### WORK TO BE COMPLETED
Reproduce, character for character, the part of the listing that opens with its first line and closes with the line containing "colored, common species among the legions of", including both of those lines.

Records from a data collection
- Opening Delimiter -

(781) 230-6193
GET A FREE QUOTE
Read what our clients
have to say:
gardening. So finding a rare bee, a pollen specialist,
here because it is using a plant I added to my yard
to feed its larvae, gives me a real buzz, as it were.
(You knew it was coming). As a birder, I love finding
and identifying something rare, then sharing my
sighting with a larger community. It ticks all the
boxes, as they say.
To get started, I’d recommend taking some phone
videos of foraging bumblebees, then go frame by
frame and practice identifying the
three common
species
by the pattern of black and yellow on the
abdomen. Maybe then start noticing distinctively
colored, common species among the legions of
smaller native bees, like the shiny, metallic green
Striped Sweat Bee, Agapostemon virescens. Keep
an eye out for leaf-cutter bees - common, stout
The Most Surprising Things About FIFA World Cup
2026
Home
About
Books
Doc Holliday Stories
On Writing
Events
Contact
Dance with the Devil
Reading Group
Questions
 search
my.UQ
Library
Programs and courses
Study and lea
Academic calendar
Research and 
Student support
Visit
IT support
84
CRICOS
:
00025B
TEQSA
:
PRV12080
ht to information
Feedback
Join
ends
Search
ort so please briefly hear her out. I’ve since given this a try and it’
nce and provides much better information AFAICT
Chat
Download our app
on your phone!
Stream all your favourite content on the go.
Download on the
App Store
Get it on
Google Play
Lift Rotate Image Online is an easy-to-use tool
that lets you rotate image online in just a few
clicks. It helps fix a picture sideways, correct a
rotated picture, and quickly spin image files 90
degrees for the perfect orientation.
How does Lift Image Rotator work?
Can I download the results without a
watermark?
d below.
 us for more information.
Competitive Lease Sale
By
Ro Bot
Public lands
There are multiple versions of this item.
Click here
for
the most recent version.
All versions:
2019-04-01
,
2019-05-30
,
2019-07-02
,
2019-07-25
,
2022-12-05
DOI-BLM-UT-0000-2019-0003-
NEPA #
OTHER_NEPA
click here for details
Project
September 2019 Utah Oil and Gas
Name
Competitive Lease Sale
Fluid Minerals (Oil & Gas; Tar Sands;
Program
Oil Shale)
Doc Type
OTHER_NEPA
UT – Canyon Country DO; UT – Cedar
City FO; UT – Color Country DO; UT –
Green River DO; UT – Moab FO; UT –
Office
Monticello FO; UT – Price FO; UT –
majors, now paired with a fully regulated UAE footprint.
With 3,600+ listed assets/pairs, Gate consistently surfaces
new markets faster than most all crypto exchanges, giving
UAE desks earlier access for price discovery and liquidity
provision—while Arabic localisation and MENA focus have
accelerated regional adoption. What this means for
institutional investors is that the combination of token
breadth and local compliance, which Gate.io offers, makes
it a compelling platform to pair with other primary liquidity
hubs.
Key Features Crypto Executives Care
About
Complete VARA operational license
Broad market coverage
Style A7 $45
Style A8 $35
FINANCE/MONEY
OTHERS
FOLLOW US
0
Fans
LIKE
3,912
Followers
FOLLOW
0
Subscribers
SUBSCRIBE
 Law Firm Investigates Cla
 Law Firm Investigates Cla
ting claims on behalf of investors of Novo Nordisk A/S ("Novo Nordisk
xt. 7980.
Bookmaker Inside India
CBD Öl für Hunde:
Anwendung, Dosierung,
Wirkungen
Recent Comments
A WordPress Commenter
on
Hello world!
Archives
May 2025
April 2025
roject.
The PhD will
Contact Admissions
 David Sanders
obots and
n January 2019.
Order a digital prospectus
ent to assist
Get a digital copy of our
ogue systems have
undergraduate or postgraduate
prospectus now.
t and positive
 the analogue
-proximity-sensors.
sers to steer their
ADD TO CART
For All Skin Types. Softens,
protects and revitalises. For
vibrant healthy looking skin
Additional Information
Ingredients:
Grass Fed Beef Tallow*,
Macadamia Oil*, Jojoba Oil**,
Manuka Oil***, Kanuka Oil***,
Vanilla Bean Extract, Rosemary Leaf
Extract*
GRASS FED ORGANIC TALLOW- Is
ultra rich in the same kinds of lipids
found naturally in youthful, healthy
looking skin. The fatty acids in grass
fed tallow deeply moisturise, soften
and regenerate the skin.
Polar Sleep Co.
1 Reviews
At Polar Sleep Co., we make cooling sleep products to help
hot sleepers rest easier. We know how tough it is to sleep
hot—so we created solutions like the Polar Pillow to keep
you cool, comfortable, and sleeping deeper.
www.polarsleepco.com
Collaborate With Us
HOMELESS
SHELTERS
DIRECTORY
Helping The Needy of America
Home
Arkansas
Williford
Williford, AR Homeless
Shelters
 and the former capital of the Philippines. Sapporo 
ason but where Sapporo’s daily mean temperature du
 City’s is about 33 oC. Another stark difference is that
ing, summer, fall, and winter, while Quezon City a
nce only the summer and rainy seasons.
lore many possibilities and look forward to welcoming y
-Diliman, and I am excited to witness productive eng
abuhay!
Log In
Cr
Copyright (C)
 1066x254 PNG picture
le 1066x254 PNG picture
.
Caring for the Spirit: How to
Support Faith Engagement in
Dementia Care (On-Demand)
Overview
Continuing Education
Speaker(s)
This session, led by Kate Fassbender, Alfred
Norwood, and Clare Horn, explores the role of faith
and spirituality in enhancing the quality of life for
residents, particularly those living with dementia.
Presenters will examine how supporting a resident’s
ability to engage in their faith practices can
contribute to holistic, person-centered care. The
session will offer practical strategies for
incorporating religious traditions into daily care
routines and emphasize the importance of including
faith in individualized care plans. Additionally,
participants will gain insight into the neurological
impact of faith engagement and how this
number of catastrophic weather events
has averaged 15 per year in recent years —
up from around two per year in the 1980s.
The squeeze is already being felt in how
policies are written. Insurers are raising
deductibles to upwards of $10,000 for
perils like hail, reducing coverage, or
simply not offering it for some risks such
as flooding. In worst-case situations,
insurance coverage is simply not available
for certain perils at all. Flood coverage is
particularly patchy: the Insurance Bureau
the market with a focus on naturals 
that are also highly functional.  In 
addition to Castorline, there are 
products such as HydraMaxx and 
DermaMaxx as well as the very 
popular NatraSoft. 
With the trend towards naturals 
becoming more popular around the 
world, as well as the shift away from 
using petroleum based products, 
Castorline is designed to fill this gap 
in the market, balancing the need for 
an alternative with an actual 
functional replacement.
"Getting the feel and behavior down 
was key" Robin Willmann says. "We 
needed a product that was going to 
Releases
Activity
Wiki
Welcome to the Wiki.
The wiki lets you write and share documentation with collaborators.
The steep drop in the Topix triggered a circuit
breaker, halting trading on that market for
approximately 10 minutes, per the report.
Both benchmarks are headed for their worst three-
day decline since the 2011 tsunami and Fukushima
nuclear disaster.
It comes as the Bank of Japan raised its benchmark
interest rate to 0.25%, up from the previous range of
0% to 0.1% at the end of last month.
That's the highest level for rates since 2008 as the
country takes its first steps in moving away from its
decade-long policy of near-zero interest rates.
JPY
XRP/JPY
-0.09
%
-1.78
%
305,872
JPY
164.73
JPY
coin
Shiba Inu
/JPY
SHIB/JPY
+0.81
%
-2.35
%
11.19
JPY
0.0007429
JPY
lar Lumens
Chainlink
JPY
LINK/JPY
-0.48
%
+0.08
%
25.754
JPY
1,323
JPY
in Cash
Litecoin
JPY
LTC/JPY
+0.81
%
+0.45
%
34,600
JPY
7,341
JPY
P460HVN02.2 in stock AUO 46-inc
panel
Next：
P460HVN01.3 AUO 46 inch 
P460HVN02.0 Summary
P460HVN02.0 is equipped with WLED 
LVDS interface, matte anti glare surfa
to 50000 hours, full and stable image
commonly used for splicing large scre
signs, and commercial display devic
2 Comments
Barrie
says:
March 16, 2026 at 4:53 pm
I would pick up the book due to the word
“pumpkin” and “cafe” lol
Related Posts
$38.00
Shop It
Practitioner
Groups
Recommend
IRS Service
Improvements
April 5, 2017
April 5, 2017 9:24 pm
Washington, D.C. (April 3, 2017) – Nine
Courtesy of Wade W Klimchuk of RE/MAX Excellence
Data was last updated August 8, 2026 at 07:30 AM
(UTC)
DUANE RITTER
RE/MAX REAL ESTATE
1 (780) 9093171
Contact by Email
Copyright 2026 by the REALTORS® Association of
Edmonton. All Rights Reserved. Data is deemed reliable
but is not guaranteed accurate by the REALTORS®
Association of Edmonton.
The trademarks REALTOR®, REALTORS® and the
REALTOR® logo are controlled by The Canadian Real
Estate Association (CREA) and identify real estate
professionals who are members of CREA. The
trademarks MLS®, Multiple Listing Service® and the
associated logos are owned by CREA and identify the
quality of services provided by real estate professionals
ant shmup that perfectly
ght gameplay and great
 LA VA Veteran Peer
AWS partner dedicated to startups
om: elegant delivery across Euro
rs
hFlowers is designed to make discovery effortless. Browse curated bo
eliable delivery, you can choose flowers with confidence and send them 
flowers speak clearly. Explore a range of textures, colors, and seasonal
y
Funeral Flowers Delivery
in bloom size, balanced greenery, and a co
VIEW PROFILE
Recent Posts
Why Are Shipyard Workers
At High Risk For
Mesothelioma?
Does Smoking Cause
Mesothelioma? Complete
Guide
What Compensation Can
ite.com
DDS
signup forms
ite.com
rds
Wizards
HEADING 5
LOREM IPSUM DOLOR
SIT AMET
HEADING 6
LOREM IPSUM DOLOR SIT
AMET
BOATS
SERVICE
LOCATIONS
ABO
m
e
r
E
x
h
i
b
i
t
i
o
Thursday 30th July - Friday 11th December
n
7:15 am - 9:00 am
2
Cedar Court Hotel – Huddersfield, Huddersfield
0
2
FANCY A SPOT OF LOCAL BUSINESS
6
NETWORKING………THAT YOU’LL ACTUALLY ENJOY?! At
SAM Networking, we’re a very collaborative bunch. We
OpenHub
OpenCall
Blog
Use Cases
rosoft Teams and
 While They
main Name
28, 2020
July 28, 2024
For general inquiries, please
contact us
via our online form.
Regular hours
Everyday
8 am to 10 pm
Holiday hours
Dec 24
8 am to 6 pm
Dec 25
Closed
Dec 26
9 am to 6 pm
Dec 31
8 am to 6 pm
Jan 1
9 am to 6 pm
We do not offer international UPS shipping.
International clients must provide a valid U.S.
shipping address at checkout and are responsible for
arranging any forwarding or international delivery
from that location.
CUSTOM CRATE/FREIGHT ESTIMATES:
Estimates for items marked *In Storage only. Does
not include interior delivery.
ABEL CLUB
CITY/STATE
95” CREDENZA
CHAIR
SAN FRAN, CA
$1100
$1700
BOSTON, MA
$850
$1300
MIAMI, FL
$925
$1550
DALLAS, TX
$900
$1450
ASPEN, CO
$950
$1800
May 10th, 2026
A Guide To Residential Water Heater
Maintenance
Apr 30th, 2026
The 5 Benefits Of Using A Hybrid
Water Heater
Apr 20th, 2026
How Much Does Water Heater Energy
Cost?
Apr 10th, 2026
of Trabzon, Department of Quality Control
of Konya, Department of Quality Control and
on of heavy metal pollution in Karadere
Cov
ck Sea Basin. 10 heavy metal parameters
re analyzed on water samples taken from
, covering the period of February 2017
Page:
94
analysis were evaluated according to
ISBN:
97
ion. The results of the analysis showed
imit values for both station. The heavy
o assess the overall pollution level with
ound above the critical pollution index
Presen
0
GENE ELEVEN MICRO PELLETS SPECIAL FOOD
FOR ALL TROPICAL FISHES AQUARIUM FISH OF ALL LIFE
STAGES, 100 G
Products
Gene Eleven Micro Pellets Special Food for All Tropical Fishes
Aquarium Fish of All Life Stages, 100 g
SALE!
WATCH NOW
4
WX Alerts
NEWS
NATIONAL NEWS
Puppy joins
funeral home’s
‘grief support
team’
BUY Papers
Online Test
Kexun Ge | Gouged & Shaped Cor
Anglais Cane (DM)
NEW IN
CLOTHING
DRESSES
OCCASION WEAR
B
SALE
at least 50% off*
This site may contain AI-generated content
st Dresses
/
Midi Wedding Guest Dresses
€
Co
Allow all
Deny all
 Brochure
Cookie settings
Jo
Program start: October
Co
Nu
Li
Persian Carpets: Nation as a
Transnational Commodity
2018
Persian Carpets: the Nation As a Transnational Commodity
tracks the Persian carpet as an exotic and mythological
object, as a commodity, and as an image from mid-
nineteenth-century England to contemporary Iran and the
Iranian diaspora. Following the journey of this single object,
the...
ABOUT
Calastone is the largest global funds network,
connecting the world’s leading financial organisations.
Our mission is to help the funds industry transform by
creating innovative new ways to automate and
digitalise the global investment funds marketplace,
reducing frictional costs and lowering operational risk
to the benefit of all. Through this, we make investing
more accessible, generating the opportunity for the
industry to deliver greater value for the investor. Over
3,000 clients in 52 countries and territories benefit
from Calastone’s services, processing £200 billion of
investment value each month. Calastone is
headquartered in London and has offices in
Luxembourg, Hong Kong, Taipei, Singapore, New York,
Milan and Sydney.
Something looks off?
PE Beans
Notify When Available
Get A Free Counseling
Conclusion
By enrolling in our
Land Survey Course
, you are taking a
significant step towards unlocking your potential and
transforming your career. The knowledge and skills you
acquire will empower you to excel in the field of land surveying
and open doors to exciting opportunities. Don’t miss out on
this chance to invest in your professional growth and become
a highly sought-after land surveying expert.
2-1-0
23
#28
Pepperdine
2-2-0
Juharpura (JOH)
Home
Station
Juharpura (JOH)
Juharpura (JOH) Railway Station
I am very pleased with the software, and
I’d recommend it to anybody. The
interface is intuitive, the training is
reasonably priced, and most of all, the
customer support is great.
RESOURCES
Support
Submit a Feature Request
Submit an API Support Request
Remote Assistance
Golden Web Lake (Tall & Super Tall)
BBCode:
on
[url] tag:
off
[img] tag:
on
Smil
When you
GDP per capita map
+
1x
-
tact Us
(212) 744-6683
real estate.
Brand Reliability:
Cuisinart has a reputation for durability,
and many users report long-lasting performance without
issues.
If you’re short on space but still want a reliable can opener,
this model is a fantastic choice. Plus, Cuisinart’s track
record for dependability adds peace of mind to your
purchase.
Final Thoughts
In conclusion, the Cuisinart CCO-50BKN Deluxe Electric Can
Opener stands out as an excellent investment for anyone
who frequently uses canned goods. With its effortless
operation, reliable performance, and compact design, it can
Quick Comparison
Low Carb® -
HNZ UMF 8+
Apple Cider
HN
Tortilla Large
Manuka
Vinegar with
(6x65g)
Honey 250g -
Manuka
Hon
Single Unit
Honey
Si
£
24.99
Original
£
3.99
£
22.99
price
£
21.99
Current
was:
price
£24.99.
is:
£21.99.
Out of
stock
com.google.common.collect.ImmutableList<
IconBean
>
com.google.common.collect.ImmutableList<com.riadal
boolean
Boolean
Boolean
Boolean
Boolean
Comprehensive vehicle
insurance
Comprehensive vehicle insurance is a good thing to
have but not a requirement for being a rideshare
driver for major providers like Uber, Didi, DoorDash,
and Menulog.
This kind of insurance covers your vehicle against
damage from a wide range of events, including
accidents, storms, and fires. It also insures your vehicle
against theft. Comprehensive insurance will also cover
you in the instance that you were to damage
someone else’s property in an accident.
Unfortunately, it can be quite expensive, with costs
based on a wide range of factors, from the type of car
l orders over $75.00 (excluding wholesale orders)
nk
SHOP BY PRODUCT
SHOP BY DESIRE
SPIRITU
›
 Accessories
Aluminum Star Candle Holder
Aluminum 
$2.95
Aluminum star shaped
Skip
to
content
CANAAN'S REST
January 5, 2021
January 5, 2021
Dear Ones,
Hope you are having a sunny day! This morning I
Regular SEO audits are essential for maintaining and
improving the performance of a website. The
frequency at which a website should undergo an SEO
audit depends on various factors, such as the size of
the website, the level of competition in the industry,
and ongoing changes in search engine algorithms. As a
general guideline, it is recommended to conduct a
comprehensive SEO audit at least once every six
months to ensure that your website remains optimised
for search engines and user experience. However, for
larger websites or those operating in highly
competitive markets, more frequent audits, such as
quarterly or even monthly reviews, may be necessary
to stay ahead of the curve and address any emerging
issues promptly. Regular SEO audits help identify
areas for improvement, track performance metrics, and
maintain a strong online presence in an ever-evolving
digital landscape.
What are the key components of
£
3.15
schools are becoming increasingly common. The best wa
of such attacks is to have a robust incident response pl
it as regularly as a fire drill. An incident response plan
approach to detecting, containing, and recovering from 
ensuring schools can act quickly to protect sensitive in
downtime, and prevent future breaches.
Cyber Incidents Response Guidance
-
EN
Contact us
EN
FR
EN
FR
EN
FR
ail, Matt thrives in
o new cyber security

- Closing Delimiter -

### FINAL ANSWER
(781) 230-6193
GET A FREE QUOTE
Read what our clients
have to say:
gardening. So finding a rare bee, a pollen specialist,
here because it is using a plant I added to my yard
to feed its larvae, gives me a real buzz, as it were.
(You knew it was coming). As a birder, I love finding
and identifying something rare, then sharing my
sighting with a larger community. It ticks all the
boxes, as they say.
To get started, I’d recommend taking some phone
videos of foraging bumblebees, then go frame by
frame and practice identifying the
three common
species
by the pattern of black and yellow on the
abdomen. Maybe then start noticing distinctively
colored, common species among the legions of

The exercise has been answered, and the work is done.